> _TAREA ESCRITA A_: Enumera, en el orden en que aparecen, todas las personas que el texto sobre los hermanos Julien menciona con nombre y apellido.
> _TAREA ESCRITA B_: Prosigue el texto sobre los hermanos Julien a partir de su última oración.

──────── FRAGMENTO CITADO

En Buenos Aires, una mujer buscaba desesperadamente a su hijo, Roger Julien, y a su nuera, Victoria Grisonas. Se trataba de un matrimonio de uruguayos que el 26 de setiembre de 1976 desapareció junto a sus dos hijos pequeños. A partir de ese momento no se supo nada más de la familia Julien hasta 1979. María Angélica Julien quería saber dónde estaban sus nietos. Su hijo había sido fusilado y su nuera torturada y asesinada. Movió cielo y tierra por encontrar los pequeños.

Una foto de los niños sentados en un banco en la que se veía a ella llevándose una galleta a la boca y a él, como hermano mayor, protegiéndola con su brazo, ilustraba la portada del diario El Mercurio de Valparaíso del 29 de diciembre de 1976.  El titular decía “Estas criaturas son Anatole, 4 años, y su hermanita, Victoria Claudia, 1 año, que fueron misteriosamente abandonados hace cerca de una semana en la Plaza O’Higgins”.  Nadie reclamaba por ellos. Tras hacerse público, el caso causó conmoción. La situación de los hermanos llegó a través de una asistente social chilena al matrimonio Larrabeiti. Él, dentista, y ella, profesora, decidieron adoptarlos.

En los tres meses transcurridos entre la desaparición y la aparición de los niños en Chile, Anatole y Victoria primero fueron trasladados de Buenos Aires a Montevideo. Allí estuvieron en el Servicio de Información de Defensa (SID), utilizado como centro clandestino de detención. Hoy, una placa en homenaje a todas las víctimas allí secuestradas identifica el lugar.

Tres años después, en 1979, María Angélica recibió una llamada. Habían encontrado a sus nietos tras la intensa búsqueda de la que participaron numerosas organizaciones internacionales. Estaban en Chile. Los hermanos Julien pasaron a la historia como el primer caso resuelto de las Abuelas de la Plaza de Mayo. Su hallazgo significó una esperanza para todo el mundo. En Pudahuel la esperaba una mujer que le mostró a la abuela el recorte de aquella portada de El Mercurio. Esa mujer era Belela Herrera.

────────────────
──────── CONJUNTO DE DATOS

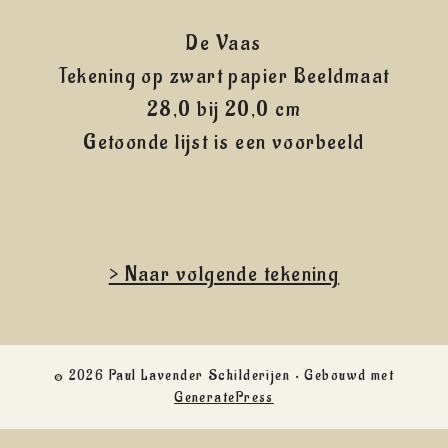
De Vaas
Tekening op zwart papier Beeldmaat
28,0 bij 20,0 cm
Getoonde lijst is een voorbeeld
> Naar volgende tekening
© 2026 Paul Lavender Schilderijen
• Gebouwd met
GeneratePress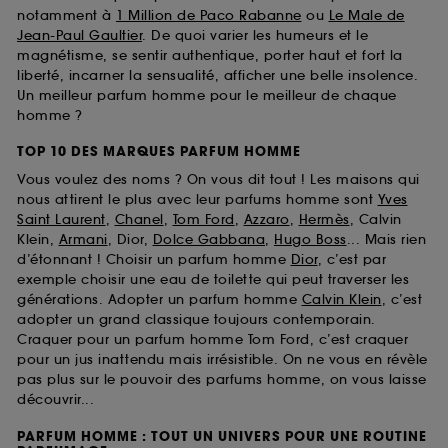
notamment à
1 Million de Paco Rabanne
ou
Le Male de
Jean-Paul Gaultier
. De quoi varier les humeurs et le
magnétisme, se sentir authentique, porter haut et fort la
liberté, incarner la sensualité, afficher une belle insolence.
Un meilleur parfum homme pour le meilleur de chaque
homme ?
TOP 10 DES MARQUES PARFUM HOMME
Vous voulez des noms ? On vous dit tout ! Les maisons qui
nous attirent le plus avec leur parfums homme sont
Yves
Saint Laurent
,
Chanel
,
Tom Ford
,
Azzaro
,
Hermès
, Calvin
Klein,
Armani
, Dior,
Dolce Gabbana
,
Hugo Boss
... Mais rien
d’étonnant ! Choisir un parfum homme
Dior
, c’est par
exemple choisir une eau de toilette qui peut traverser les
générations. Adopter un parfum homme
Calvin Klein
, c’est
adopter un grand classique toujours contemporain.
Craquer pour un parfum homme Tom Ford, c’est craquer
pour un jus inattendu mais irrésistible. On ne vous en révèle
pas plus sur le pouvoir des parfums homme, on vous laisse
découvrir...
PARFUM HOMME : TOUT UN UNIVERS POUR UNE ROUTINE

────────────────

> _RESPUESTA ESCRITA A_:
Roger Julien
Victoria Grisonas
María Angélica Julien
Belela Herrera

> _RESPUESTA ESCRITA B_:
La búsqueda de Belela fue determinante en el hallazgo de Anatole y Victoria. Una vez encontrados, acompañó a María Angélica a Valparaíso hacia el encuentro con los padres adoptivos y sus nietos. Siguió de cerca la unión de aquella familia. Incluso, los niños y su abuela se reunieron varias veces en su casa, donde su hijo mayor, César Charlone, filmó el documental sobre el caso de los niños, Y cuando sea grande…, aunque luego no lo firmó como autor. Belela fue testigo directo de esta historia “muy bonita pero muy triste”, como la definió años después en una entrevista para el proyecto Memórias da resistencia e da solidariedade, en 2012.

Pero ésta no fue la primera vez en que Belela vio el reencuentro de una familia y posibilitó su unión. Ella ya contaba con algunos años de experiencia en la asistencia y protección de los menos favorecidos, concretamente de quienes se vieron forzados a abandonar sus hogares y ver la desintegración de sus familias a causa de la acción del terrorismo de Estado que sacudía a todo el Cono Sur.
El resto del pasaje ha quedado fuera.